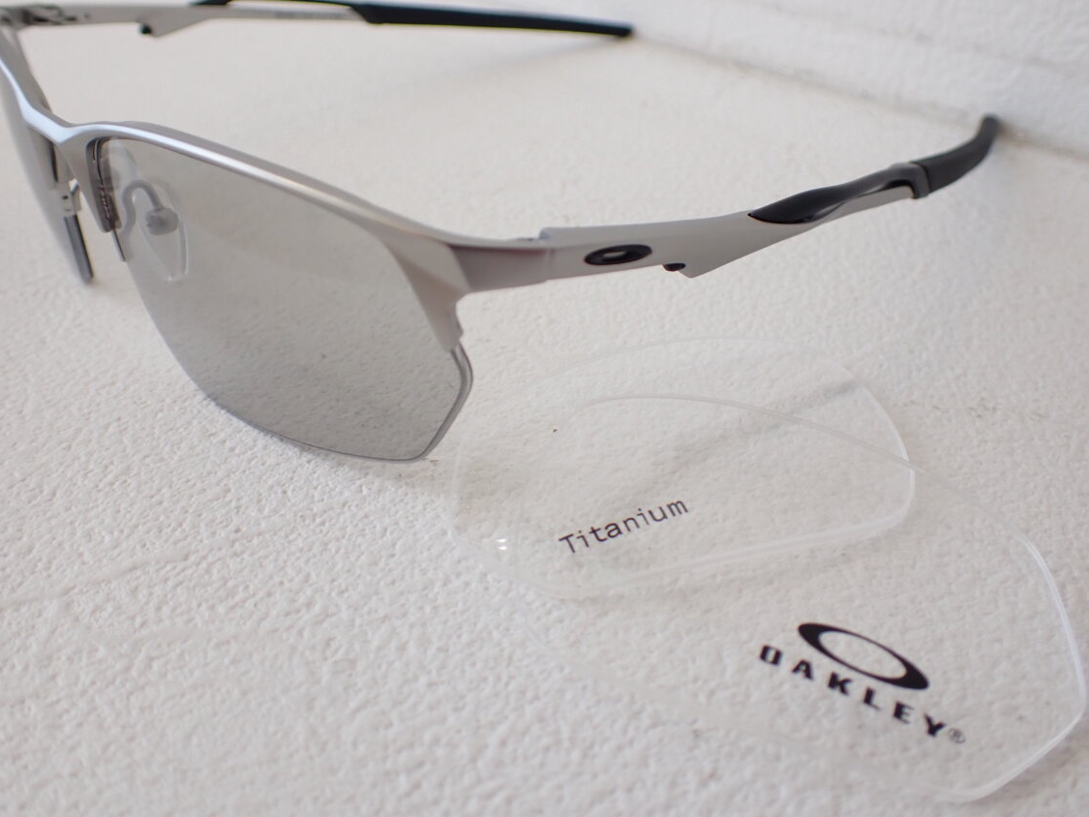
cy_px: 386
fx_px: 1007
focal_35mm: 32
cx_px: 522
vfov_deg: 44.2
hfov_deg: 56.8
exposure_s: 1/125
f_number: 2.3
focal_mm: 5.4
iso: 200
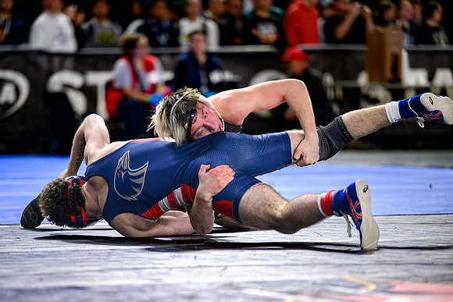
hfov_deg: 9.6
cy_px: 174
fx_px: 2701
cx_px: 195
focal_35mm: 215
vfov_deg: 6.4
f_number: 2.8
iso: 3200
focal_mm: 180
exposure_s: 1/800
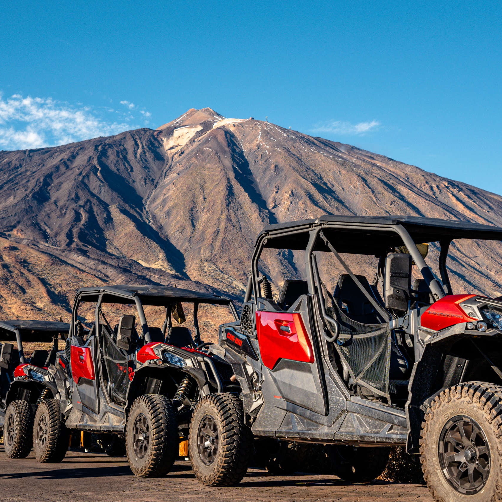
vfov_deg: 28.2
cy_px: 252
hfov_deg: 28.1
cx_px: 222
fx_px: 1001
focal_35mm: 61
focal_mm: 31.6
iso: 200
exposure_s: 1/400
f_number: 6.3
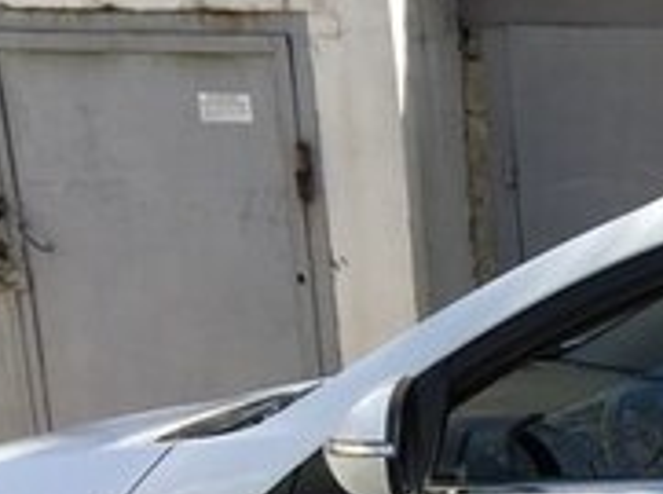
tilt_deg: -19.5
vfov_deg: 12.8
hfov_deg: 16.7
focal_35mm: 106
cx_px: 1033
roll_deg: -1.0
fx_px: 2026
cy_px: 840
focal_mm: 4.15
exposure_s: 1/561
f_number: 2.2
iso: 25
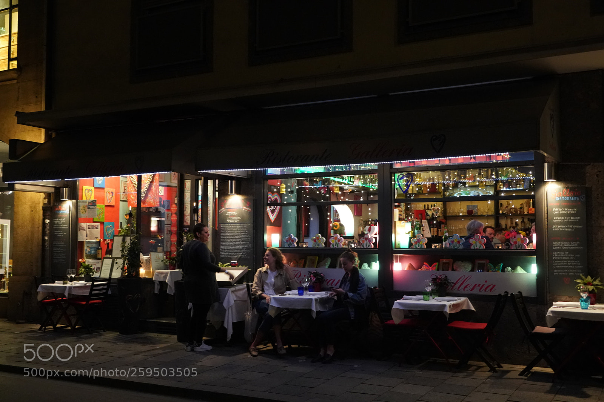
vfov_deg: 35.9
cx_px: 302
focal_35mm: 37
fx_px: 621
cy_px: 201
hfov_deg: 51.9
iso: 6400
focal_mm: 37
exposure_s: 1/60
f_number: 4
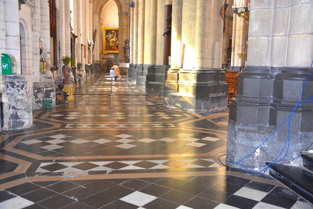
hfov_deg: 51.3
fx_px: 326
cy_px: 104
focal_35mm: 38
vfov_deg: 35.5
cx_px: 156
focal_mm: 25
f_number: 4
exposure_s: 1/60
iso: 500
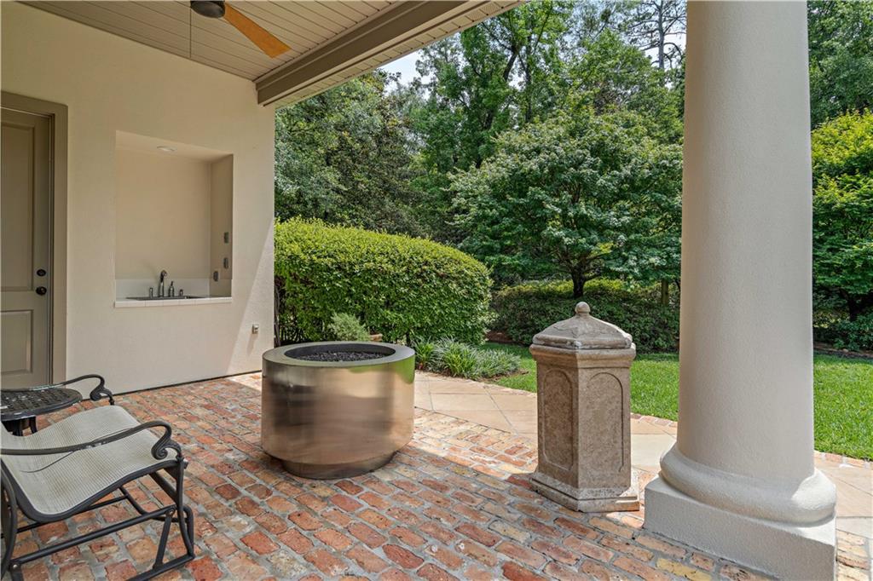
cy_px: 290
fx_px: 412
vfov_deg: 70.4
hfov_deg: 93.3
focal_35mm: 17
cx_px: 436
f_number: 5.6
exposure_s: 1/200
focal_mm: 17
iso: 320
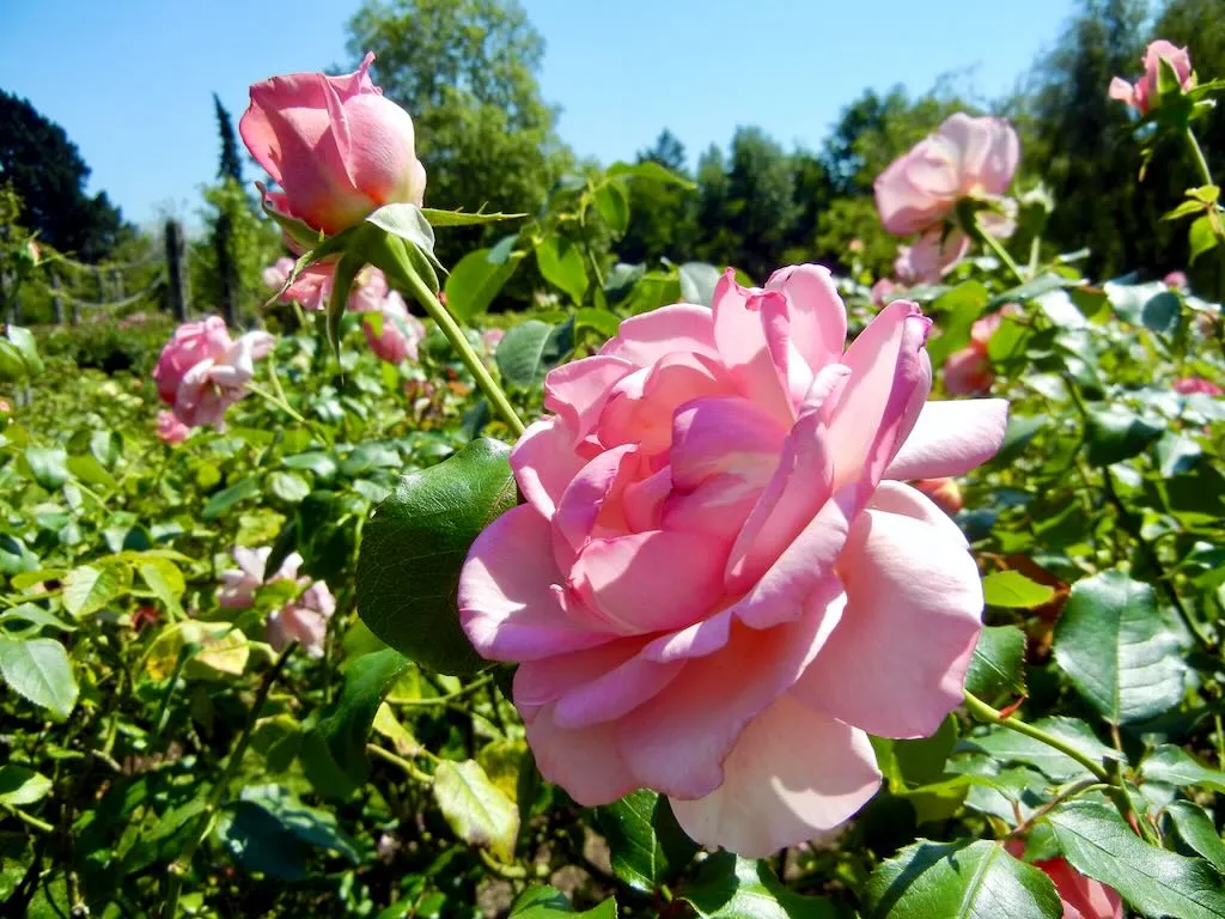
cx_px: 612
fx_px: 1062
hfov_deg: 60.0
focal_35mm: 30
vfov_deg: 46.8
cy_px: 460
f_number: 7
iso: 160
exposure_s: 1/370
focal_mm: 5.4
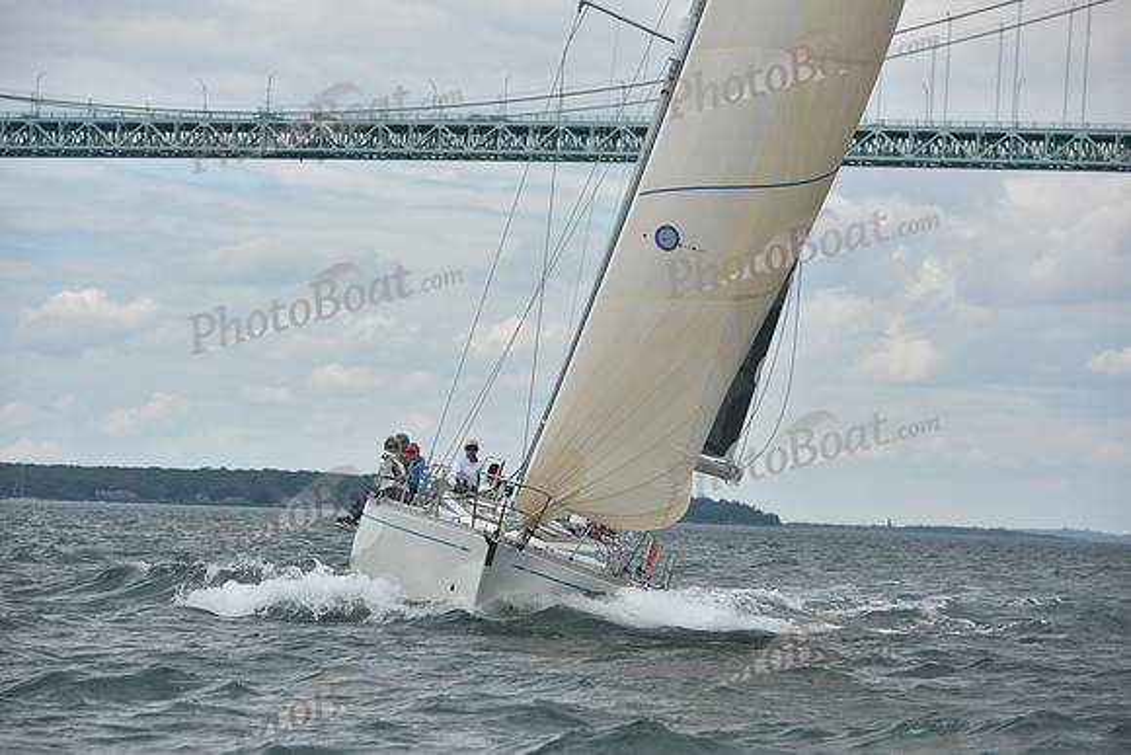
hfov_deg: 11.4
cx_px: 566
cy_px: 378
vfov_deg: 7.6
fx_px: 5656
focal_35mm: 180
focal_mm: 180
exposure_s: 1/1000
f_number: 8
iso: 250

** Task to carry out **
Go through the material above and repeat it exactly. Omit the pictures.

** Solution **
cy_px: 386
fx_px: 1007
focal_35mm: 32
cx_px: 522
vfov_deg: 44.2
hfov_deg: 56.8
exposure_s: 1/125
f_number: 2.3
focal_mm: 5.4
iso: 200
hfov_deg: 9.6
cy_px: 174
fx_px: 2701
cx_px: 195
focal_35mm: 215
vfov_deg: 6.4
f_number: 2.8
iso: 3200
focal_mm: 180
exposure_s: 1/800
vfov_deg: 28.2
cy_px: 252
hfov_deg: 28.1
cx_px: 222
fx_px: 1001
focal_35mm: 61
focal_mm: 31.6
iso: 200
exposure_s: 1/400
f_number: 6.3
tilt_deg: -19.5
vfov_deg: 12.8
hfov_deg: 16.7
focal_35mm: 106
cx_px: 1033
roll_deg: -1.0
fx_px: 2026
cy_px: 840
focal_mm: 4.15
exposure_s: 1/561
f_number: 2.2
iso: 25
vfov_deg: 35.9
cx_px: 302
focal_35mm: 37
fx_px: 621
cy_px: 201
hfov_deg: 51.9
iso: 6400
focal_mm: 37
exposure_s: 1/60
f_number: 4
hfov_deg: 51.3
fx_px: 326
cy_px: 104
focal_35mm: 38
vfov_deg: 35.5
cx_px: 156
focal_mm: 25
f_number: 4
exposure_s: 1/60
iso: 500
cy_px: 290
fx_px: 412
vfov_deg: 70.4
hfov_deg: 93.3
focal_35mm: 17
cx_px: 436
f_number: 5.6
exposure_s: 1/200
focal_mm: 17
iso: 320
cx_px: 612
fx_px: 1062
hfov_deg: 60.0
focal_35mm: 30
vfov_deg: 46.8
cy_px: 460
f_number: 7
iso: 160
exposure_s: 1/370
focal_mm: 5.4
hfov_deg: 11.4
cx_px: 566
cy_px: 378
vfov_deg: 7.6
fx_px: 5656
focal_35mm: 180
focal_mm: 180
exposure_s: 1/1000
f_number: 8
iso: 250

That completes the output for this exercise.